- Required work
Which lines of the data below hold "userId"? Copy each of them.

▽

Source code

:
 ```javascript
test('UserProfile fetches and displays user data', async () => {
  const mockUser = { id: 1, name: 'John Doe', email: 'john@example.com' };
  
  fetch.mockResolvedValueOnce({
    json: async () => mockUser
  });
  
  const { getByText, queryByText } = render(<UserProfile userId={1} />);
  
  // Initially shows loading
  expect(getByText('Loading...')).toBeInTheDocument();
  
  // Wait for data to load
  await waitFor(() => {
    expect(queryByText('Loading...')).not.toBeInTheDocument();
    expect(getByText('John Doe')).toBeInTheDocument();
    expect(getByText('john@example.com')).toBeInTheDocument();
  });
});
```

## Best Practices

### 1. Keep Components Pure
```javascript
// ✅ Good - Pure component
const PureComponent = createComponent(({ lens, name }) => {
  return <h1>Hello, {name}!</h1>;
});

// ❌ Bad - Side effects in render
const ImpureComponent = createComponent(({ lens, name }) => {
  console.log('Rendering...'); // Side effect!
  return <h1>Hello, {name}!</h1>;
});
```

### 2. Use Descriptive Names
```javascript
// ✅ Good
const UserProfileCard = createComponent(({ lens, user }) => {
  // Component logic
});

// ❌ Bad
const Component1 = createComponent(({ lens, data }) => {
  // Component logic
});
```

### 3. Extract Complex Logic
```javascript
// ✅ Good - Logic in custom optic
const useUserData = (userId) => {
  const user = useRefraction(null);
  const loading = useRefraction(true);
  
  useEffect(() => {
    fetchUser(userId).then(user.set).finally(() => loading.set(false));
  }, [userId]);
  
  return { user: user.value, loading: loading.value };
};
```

△
▽

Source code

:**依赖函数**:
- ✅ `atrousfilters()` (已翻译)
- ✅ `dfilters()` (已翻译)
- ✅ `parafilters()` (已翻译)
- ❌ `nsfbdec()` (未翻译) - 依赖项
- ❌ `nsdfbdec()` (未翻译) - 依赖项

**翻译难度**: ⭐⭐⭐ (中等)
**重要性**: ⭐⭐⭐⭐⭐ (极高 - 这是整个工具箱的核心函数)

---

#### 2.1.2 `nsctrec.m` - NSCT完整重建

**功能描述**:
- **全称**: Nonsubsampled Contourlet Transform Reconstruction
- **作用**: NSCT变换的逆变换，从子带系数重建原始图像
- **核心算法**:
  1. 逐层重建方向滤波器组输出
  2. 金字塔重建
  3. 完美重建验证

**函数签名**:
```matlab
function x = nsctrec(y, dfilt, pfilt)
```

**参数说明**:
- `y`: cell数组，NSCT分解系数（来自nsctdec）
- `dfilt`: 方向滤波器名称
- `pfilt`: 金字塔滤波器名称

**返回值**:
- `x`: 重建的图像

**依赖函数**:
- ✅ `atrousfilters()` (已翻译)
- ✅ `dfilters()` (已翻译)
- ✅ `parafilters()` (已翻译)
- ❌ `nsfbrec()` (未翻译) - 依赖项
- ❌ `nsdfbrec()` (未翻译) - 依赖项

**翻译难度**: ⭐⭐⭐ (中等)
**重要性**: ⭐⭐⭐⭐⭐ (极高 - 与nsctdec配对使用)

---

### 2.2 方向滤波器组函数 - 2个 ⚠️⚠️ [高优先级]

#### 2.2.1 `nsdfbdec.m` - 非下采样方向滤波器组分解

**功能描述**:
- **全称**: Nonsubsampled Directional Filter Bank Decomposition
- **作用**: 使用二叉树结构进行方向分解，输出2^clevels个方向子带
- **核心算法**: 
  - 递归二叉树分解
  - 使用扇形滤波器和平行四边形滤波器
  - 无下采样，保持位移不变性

△

- Exercise answer
  const { getByText, queryByText } = render(<UserProfile userId={1} />);
const useUserData = (userId) => {
    fetchUser(userId).then(user.set).finally(() => loading.set(false));
  }, [userId]);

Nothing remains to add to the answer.